**文書抜粋**:
::::::::::

(取材協力:山笠ナビ公式サポートスタッフ M_Film)
博多祇園山笠も本日を含めるとあと4日。動の山笠もいよいよ「追山笠馴らし(追い山ならし)」を迎えました。追い山ならしは、7月15日の追山笠(追い山)とほぼ同じコースを走る、いわば”リハーサル”のような行事ですが、リハーサルという言葉では終わらせられない男達の厚い気持ちがぶつかり合う追い山さながらの行事です。
7月12日(火)、朝から博多の町では追い山ならしの準備が進められ、奇妙な高揚感に包まれ始めていきます。
今日の博多は晴天で風も吹く暑いながらも絶好の追い山ならし日和となりました。
櫛田神社では、お昼が近づくにつれ早くも桟敷席の席取りの列が作られ始め、3年ぶりに行われる追い山ならしを楽しみにしていた人たちが集まってきます。
午後2時に入ると、各流は舁き山を冷泉公園の山列まで運び入れるため、各山小屋を舁き出します。
午後2時45分、千代流が山列に入り、七流全ての舁き山が集結しました。

::::::::::

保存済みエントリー

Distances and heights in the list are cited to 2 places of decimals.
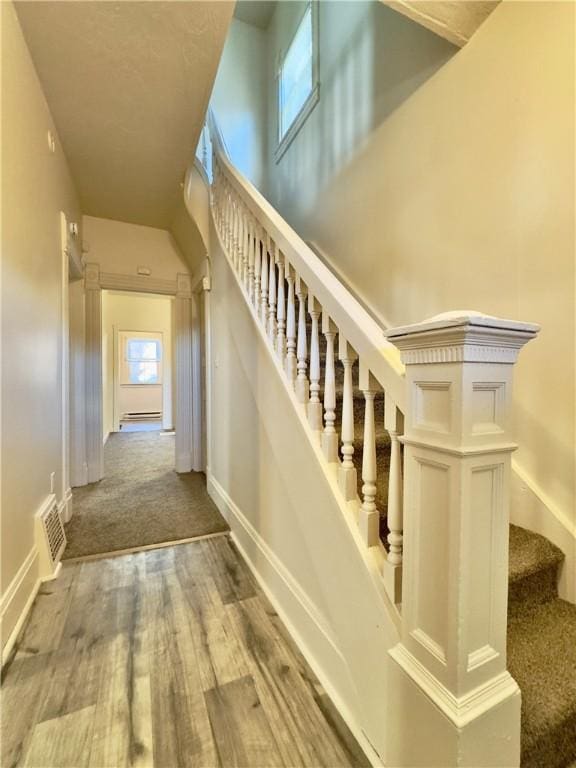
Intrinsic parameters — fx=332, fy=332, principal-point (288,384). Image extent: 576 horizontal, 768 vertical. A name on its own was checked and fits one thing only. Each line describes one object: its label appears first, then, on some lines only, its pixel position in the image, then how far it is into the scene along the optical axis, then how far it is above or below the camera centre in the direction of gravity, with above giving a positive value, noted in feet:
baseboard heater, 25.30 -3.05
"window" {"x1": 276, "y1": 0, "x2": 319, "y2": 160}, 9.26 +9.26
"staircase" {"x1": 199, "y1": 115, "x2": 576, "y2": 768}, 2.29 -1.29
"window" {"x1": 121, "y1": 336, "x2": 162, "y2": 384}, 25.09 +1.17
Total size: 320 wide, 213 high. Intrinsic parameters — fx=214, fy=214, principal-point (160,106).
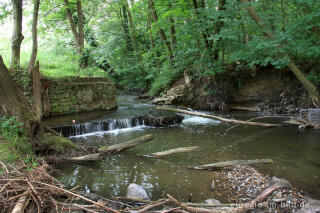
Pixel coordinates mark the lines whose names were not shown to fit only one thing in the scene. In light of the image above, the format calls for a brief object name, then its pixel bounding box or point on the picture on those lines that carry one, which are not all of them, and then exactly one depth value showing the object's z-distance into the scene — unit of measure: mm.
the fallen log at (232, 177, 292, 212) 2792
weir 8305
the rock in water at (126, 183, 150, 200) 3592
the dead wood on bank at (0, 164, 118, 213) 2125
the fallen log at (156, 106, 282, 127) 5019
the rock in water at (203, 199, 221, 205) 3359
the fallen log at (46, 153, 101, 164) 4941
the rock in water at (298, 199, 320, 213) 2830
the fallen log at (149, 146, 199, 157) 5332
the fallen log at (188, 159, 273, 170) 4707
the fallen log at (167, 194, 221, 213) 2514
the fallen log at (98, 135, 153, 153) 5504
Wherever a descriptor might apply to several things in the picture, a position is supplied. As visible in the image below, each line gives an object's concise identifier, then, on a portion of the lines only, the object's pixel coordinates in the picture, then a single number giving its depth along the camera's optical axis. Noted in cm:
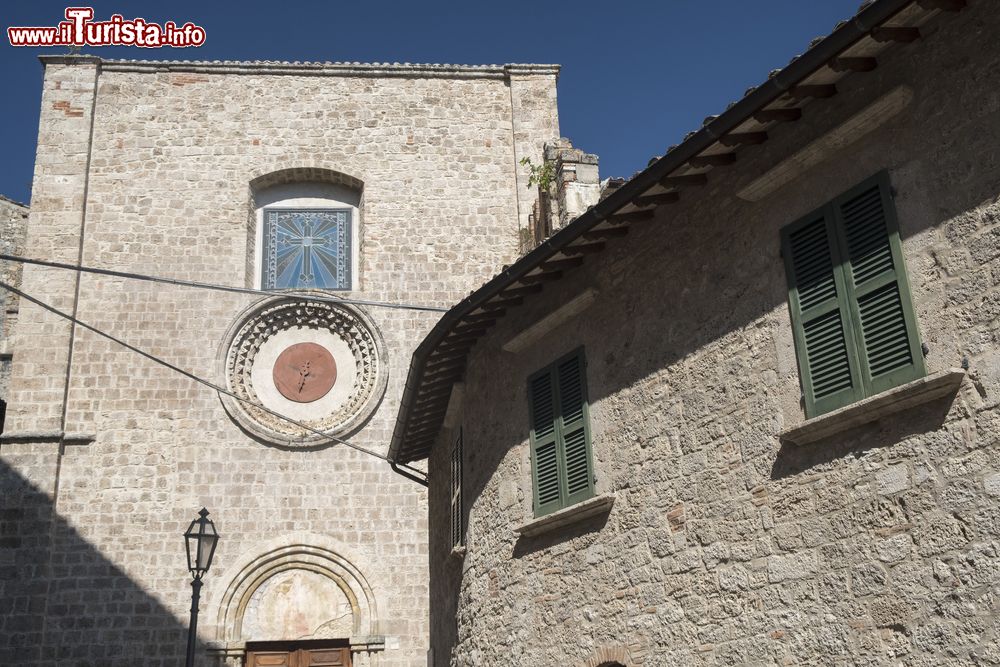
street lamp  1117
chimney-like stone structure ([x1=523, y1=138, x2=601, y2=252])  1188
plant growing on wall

::::::::::

**設問**:
1. 追い山ならしの文書抜粋に登場する地名と施設名を、すべて書き出してください。
2. 追い山ならしの文書抜粋を、最後の文のあとから書き継いでください。

**解答**:
1. 博多、櫛田神社、冷泉公園

2.
今年は感染防止対策として、舁き手の密集化を避けるために、例年よりも舁き山と舁き山の間を大きく取っており、七番山笠 千代流の山据えの場所は土居通りの明治通り交差点付近となっています。
そして、冷泉公園横には八番山笠 上川端通が。二段目・三段目の部分を伸ばし、二引の旗を立てたいわば”完全体”。悠然と据えられたその姿は、人々の目を奪います
各舁き山前では各町の手打ちが始まり、刻一刻と舁き出し時間である15時59分に向かって進んでいきます。
博多祇園山笠振興会より一般の方へ見物自粛を要請しておりましたが、3年ぶりの追い山ならしを一目見ようと集まった見物客が沿道を埋めています。実際の所、自粛要請と平日開催というのも相成ってか、2019年と比べたら、約60%ぐらいの見物客数というのが実感でした。
桟敷席は例年通りの埋まり具合という感じがしました。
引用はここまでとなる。